Janet Woodcock, director of the Center for Drug Evaluation and Research (CDER) at the US Food and Drug Administration (FDA), reported on Monday via email that as of 1 July 2016, CDER has acted on more than 90 percent of the Generic Drug User Fee Amendments (GDUFA) backlog, thereby accomplishing the agency’s backlog commitment more than one year ahead of schedule.
Under the $1.5 billion GDUFA, which allows generic drug companies to pay user fees to FDA for a more consistent timeline for generic approvals, FDA was required to review and take regulatory action on 90% of the backlog of abbreviated new drug applications (ANDAs) and prior approval supplements pending with FDA or industry as of 1 October 2012. GDUFA required FDA to meet this goal by 30 September 2017, which is the end of the five-year funding period authorized under GDUFA.
The confirmation of GDUFA’s success ahead of its deadline comes more than seven months after Woodcock had predicted the agency would accomplish the feat ahead of the next reauthorization of GDUFA, which is already underway. She also noted that as of January, 6,218 ANDAs have been addressed since GDUFA began, though about 10% haven’t entered review yet and 2,400 ANDAs are still pending as FDA is still discussions with those companies, while almost 600 have been withdrawn.
And although the total workload of ANDAs continues to rise, the number of ANDAs currently with FDA has declined by about 160 ANDAs over the past three months, according the agency’s second generic drug review dashboard released in May.
“Most applications from the backlog will need to come back to FDA for additional review before approval is possible, so we still have a lot of work ahead of us. But this is a significant milestone. We are exceeding our negotiated GDUFA commitments,” Woodcock wrote in an email to staff on Monday.
She also said meeting this goal “was a heavy lift” for FDA’s Office of Generic Drugs, Office of Pharmaceutical Quality and within CDER, the Office of Strategic Programs’ Office of Business Informatics, Office of Compliance, Office of Management, Office of Regulatory Policy, and Office of Translational Sciences’ (OTS) Office of Study Integrity and Surveillance.
“Outside of CDER, our partners in the Office of Regulatory Affairs (ORA) conducted timely inspections in close coordination with us. The Office of Chief Counsel addressed ANDA receipt and approval-related matters. And staff both within and outside of CDER pitched in, such as staff in the Office of New Drugs Toxicology group, who helped tackle the massive increase in controlled correspondence and consults; OTS’ Office of Clinical Pharmacology staff, who assisted with injectable reviews; and ORA, who assisted with dissolution reviews,” she wrote.

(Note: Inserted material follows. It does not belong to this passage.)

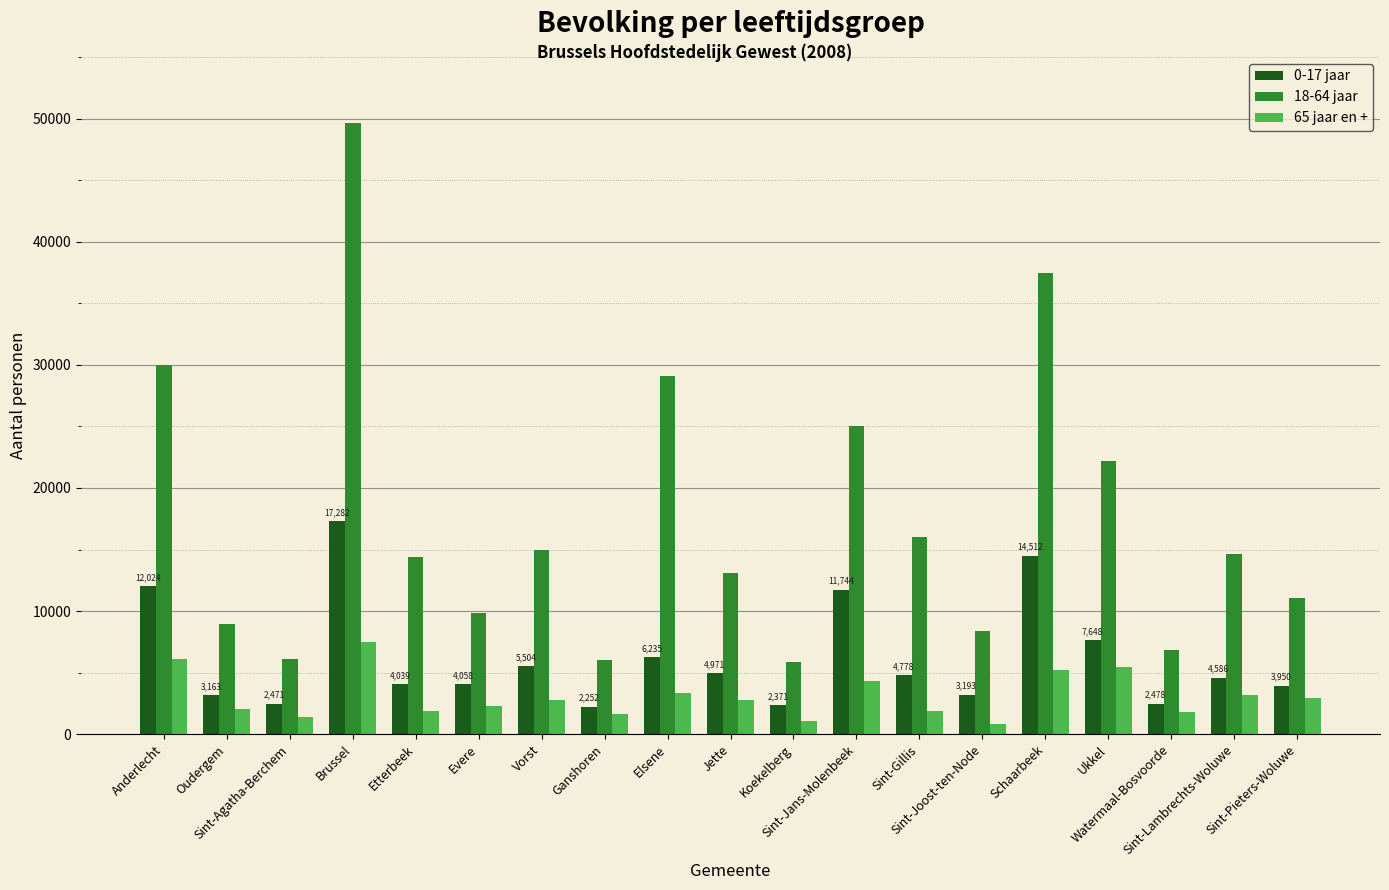

What position from the left is Oudergem?

2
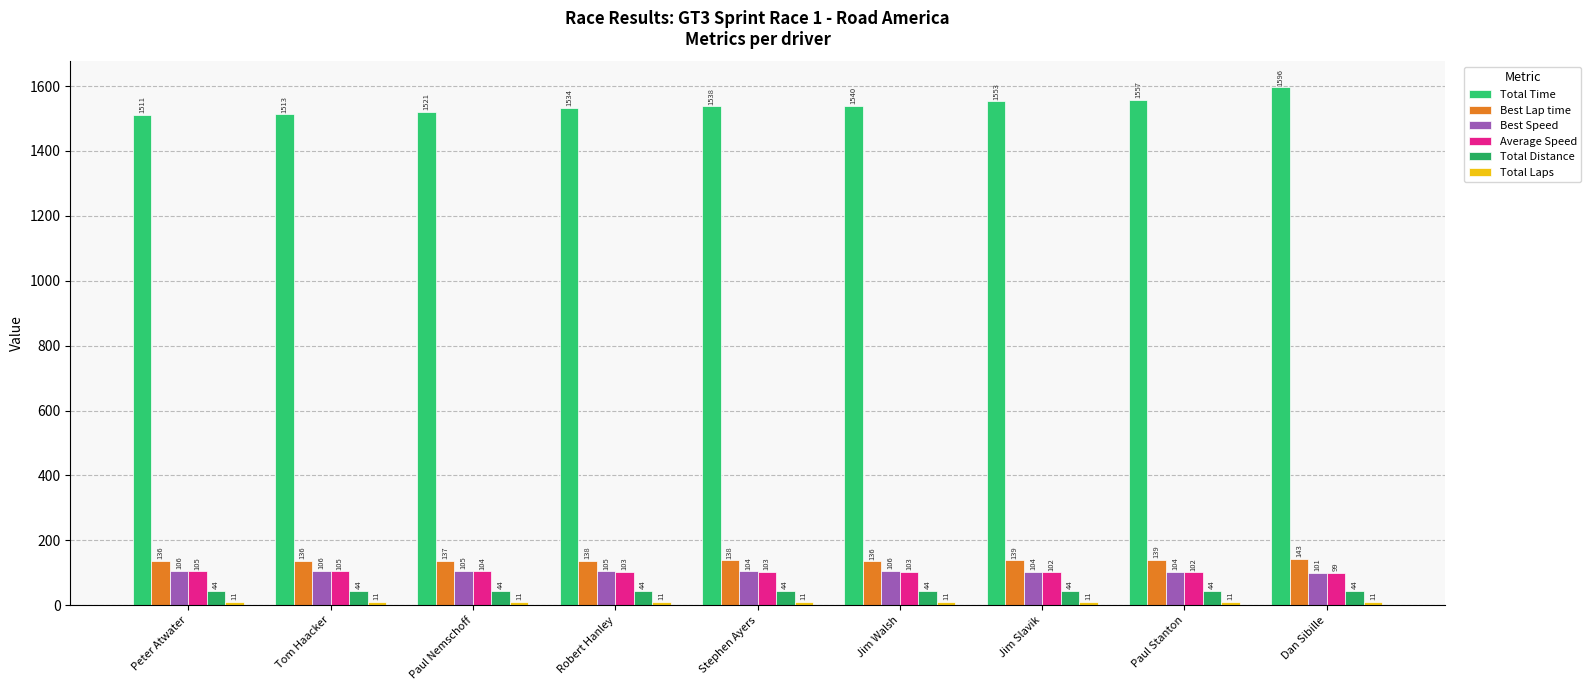

At which label is Total Time closest to 1553?

Jim Slavik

And despite FDA’s near-term success, industry groups are also highlighting areas where more work needs to be done for the next GDUFA.
The Generic Pharmaceutical Association said in comments on the previous GDUFA: “To date approximately $900 million has been invested into the program resulting in (1) decrease transparency, in particular meaningful communications, (2) decrease predictability for industry and (3) decrease access for patients…Although we commend FDA for exceeding the hiring metric of bringing on board more than 1,000 new hires to help ‘move the freight.’ Industry has experienced considerable and unforeseen ‘pain’ during the transitional phase of GDUFA.”